## [Given material]
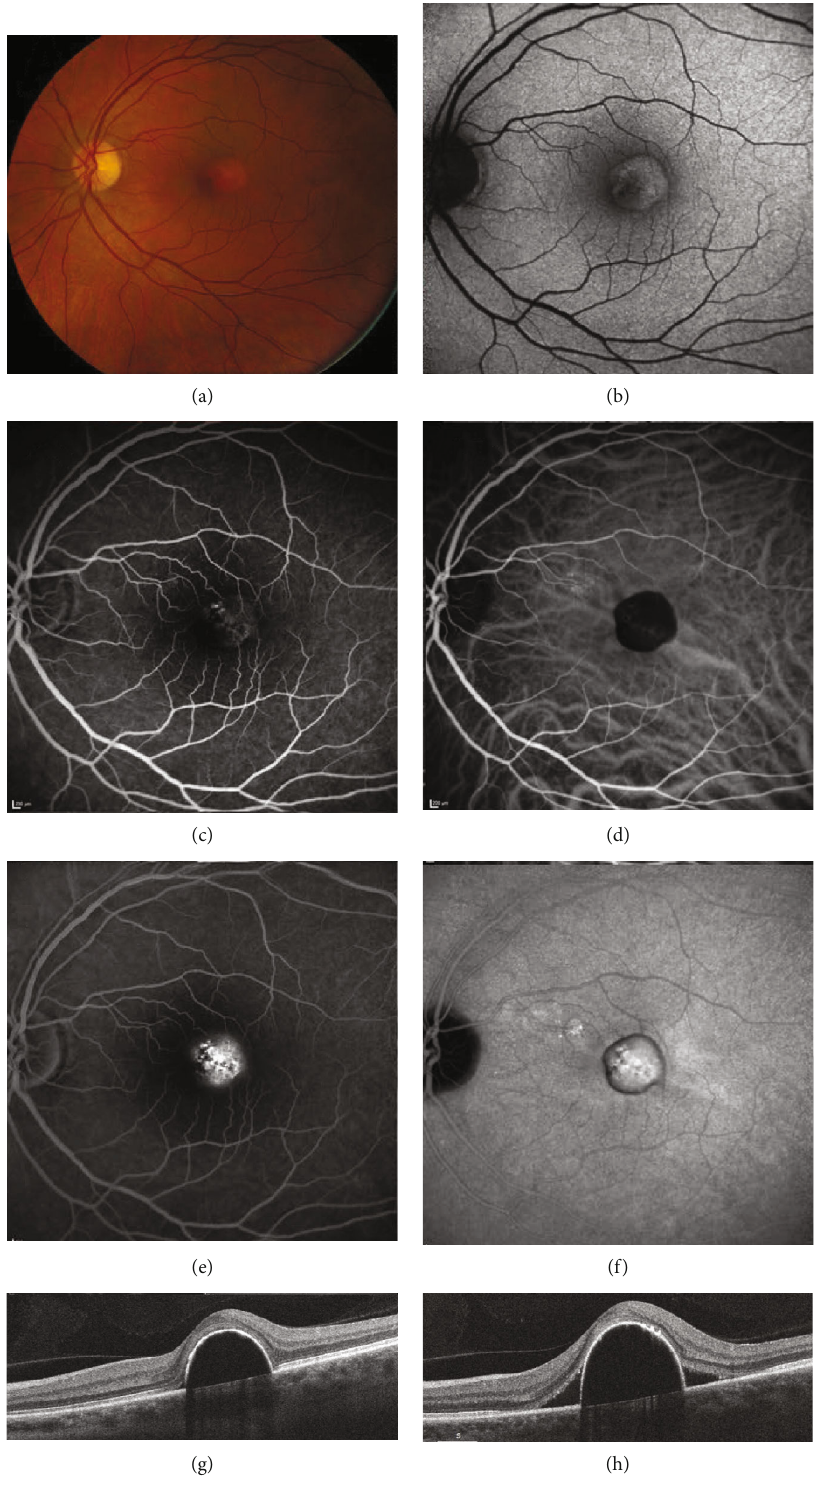
Figure 7: Central serous chorioretinopathy of the left eye. A 56-year-old male was observed for 3 years with worsening of metamorphopsia. (a) Fundus photography showed pigment irregularities and clumping over a pigment epithelial detachment (PED). (b) Fundus auto fl uorescence showed hypoauto fl uorescent changes surrounding the PED with granular hyperauto fl uorescence centrally. (c) Early- phase fl uorescein angiography (FA) revealed faint pinpoint leakage and staining of the PED. (d) Early-phase indocyanine green angiography (ICGA) showed blockage due to the PED. (e, f) Late-phase FA and ICGA showed macular leakage. (g) Optical coherence tomography (OCT) showed a PED but no subretinal fl uid. (h) One year later, OCT showed worsening of the PED and new subretinal fl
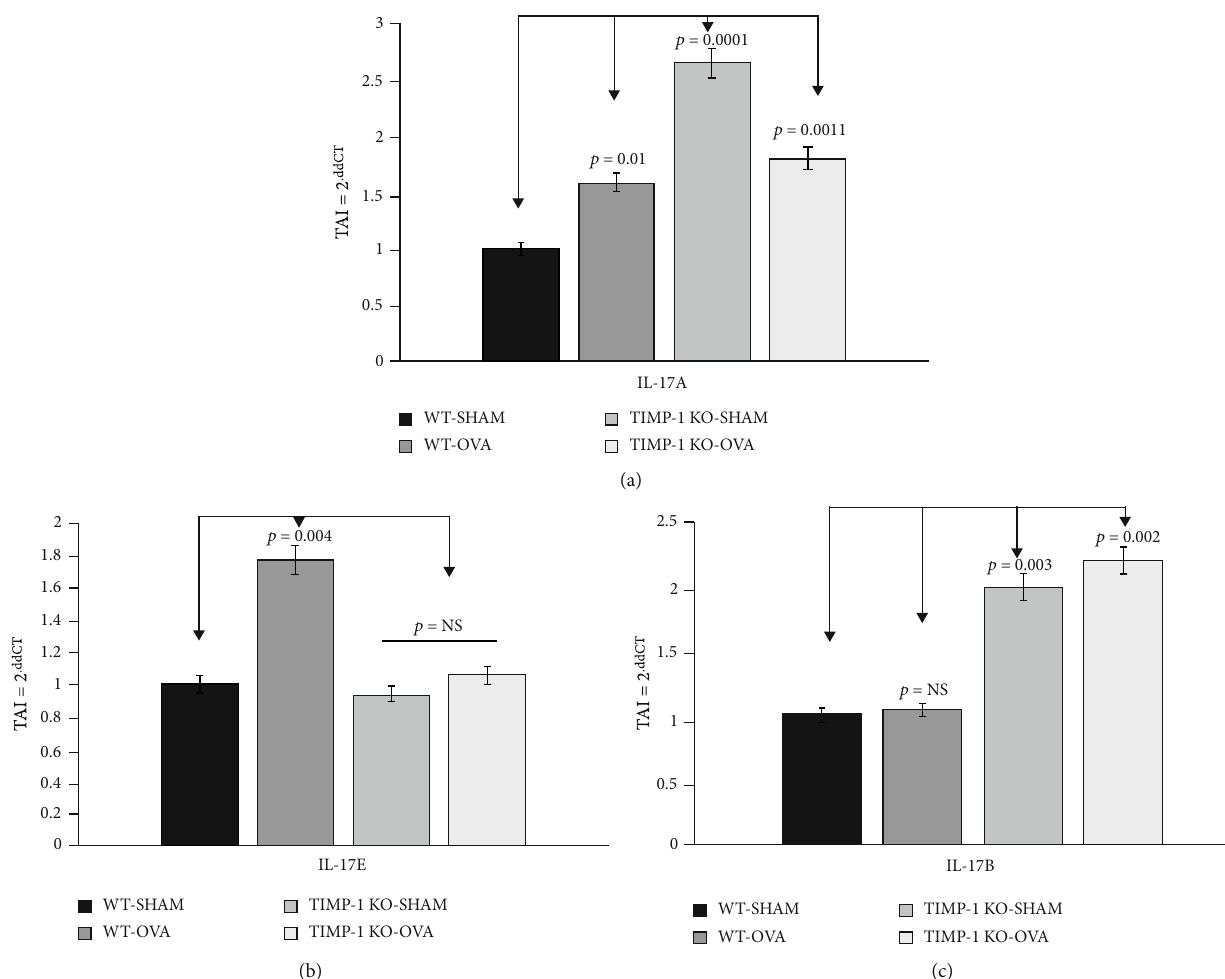
Figure 6: IL-17A, IL-17R β , and IL-17E gene expression in lung tissue obtained from OVA-sensitized TIMPKO, OVA-sensitized TIMPKO, OVA-sensitized WT, and WT-SHAM mice. Comparative real-time qPCR analysis showing relative gene expression of IL-17A, IL-17R β , and IL-17E in lung tissue obtained from OVA-sensitized TIMPKO, OVA-sensitized TIMPKO, OVA-sensitized WT, and WT-SHAM mice. Data normalized to the housekeeping gene β -actin and with WT-SHAM as control. Gene expression was calculated using the comparative CT method. Results expressed as the mean ± SD , n = 3 separate experiments.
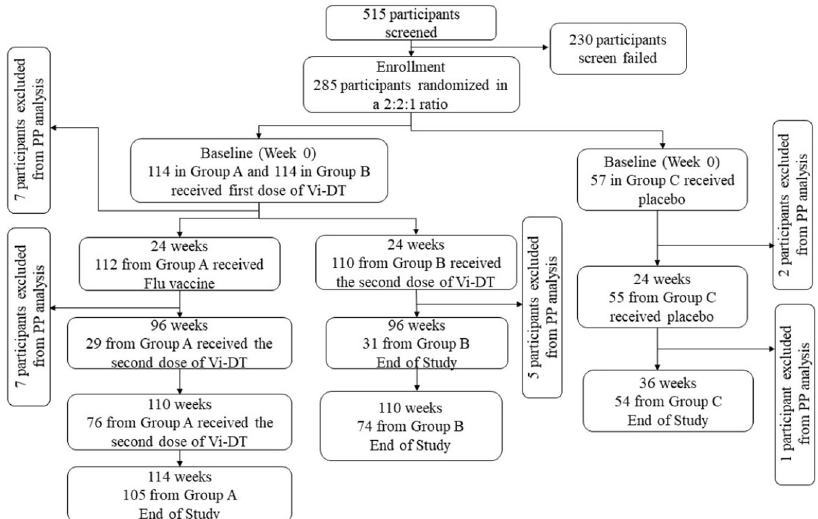
Fig. 1 Flow diagram of participant disposition (CONSORT fl ow diagram). PP — per-protocol analysis. Group A represents the late-booster group, Group B represents the early booster group, and Group C represents the comparator group. A total of 230 potential participants failed screening at enrollment for not ful fi lling the inclusion/exclusion criteria. The most common reasons for screen failure included abnormal screening laboratory values, including deranged liver enzymes, anemia, and abnormal hematology — 77 (33.5%); withdrew consent at enrollment — 48 (20.9%), had acute illnesses as a reason for presentation to the facility — 45 (19.6%); refused consent at screening — 25 (10.9%); parents/legal authorized guardians indicated that they have a plan to move out of the study area and will not be able to follow study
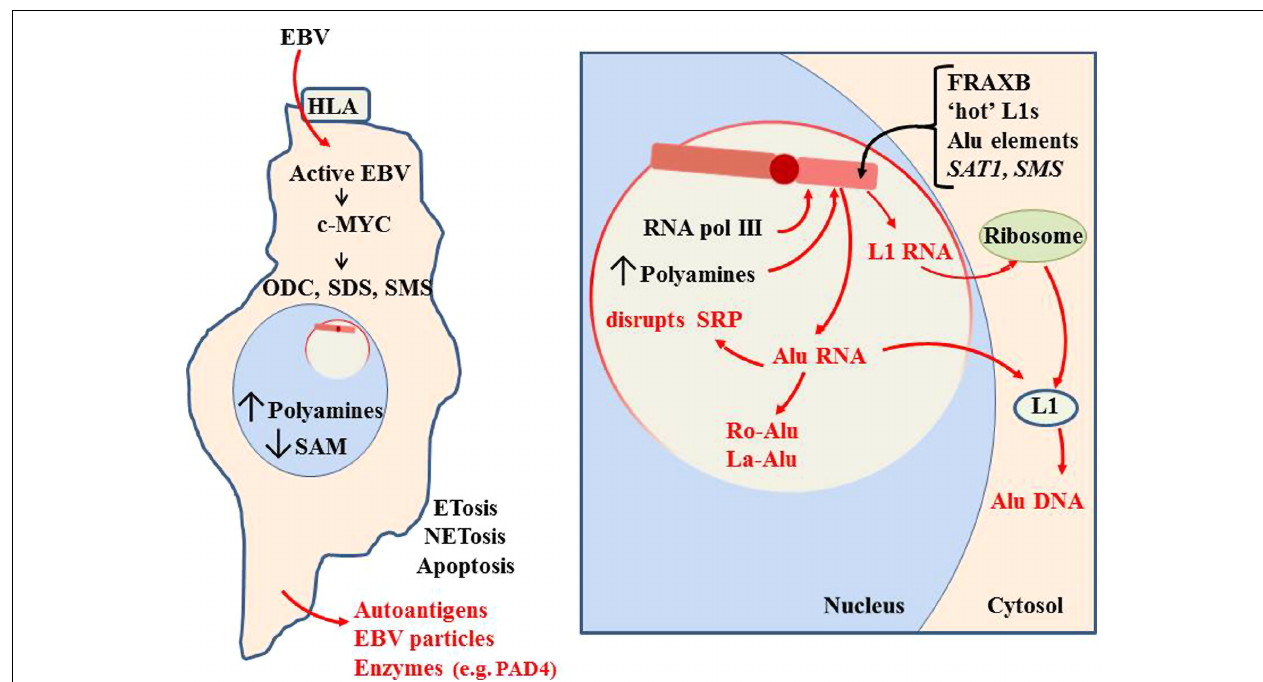
with Ro and La proteins, which aid in processing of RNA pol III transcripts, could incorporate Ro and La into autoantigens. Expression of L1 from the Xi could lead to L1 protein that reverse transcribes Alu RNA to DNA.This Alu DNA would be hypomethylated and could bind Ku and nascent histones in the cytosol.These would be autoantigenic since they are outside their normal epigenetic context.These autoantigens could be released extracellularly through apoptosis, NETosis or ETosis.This can include degradative enzymes, such as peptidylarginine deiminase 4 (PAD4; Brooks,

## [Your task]
Leave every picture out, and transcribe the data above exactly as it reads.

## [Answer to the problem]
Figure 7: Central serous chorioretinopathy of the left eye. A 56-year-old male was observed for 3 years with worsening of metamorphopsia. (a) Fundus photography showed pigment irregularities and clumping over a pigment epithelial detachment (PED). (b) Fundus auto fl uorescence showed hypoauto fl uorescent changes surrounding the PED with granular hyperauto fl uorescence centrally. (c) Early- phase fl uorescein angiography (FA) revealed faint pinpoint leakage and staining of the PED. (d) Early-phase indocyanine green angiography (ICGA) showed blockage due to the PED. (e, f) Late-phase FA and ICGA showed macular leakage. (g) Optical coherence tomography (OCT) showed a PED but no subretinal fl uid. (h) One year later, OCT showed worsening of the PED and new subretinal fl
Figure 6: IL-17A, IL-17R β , and IL-17E gene expression in lung tissue obtained from OVA-sensitized TIMPKO, OVA-sensitized TIMPKO, OVA-sensitized WT, and WT-SHAM mice. Comparative real-time qPCR analysis showing relative gene expression of IL-17A, IL-17R β , and IL-17E in lung tissue obtained from OVA-sensitized TIMPKO, OVA-sensitized TIMPKO, OVA-sensitized WT, and WT-SHAM mice. Data normalized to the housekeeping gene β -actin and with WT-SHAM as control. Gene expression was calculated using the comparative CT method. Results expressed as the mean ± SD , n = 3 separate experiments.
Fig. 1 Flow diagram of participant disposition (CONSORT fl ow diagram). PP — per-protocol analysis. Group A represents the late-booster group, Group B represents the early booster group, and Group C represents the comparator group. A total of 230 potential participants failed screening at enrollment for not ful fi lling the inclusion/exclusion criteria. The most common reasons for screen failure included abnormal screening laboratory values, including deranged liver enzymes, anemia, and abnormal hematology — 77 (33.5%); withdrew consent at enrollment — 48 (20.9%), had acute illnesses as a reason for presentation to the facility — 45 (19.6%); refused consent at screening — 25 (10.9%); parents/legal authorized guardians indicated that they have a plan to move out of the study area and will not be able to follow study
with Ro and La proteins, which aid in processing of RNA pol III transcripts, could incorporate Ro and La into autoantigens. Expression of L1 from the Xi could lead to L1 protein that reverse transcribes Alu RNA to DNA.This Alu DNA would be hypomethylated and could bind Ku and nascent histones in the cytosol.These would be autoantigenic since they are outside their normal epigenetic context.These autoantigens could be released extracellularly through apoptosis, NETosis or ETosis.This can include degradative enzymes, such as peptidylarginine deiminase 4 (PAD4; Brooks,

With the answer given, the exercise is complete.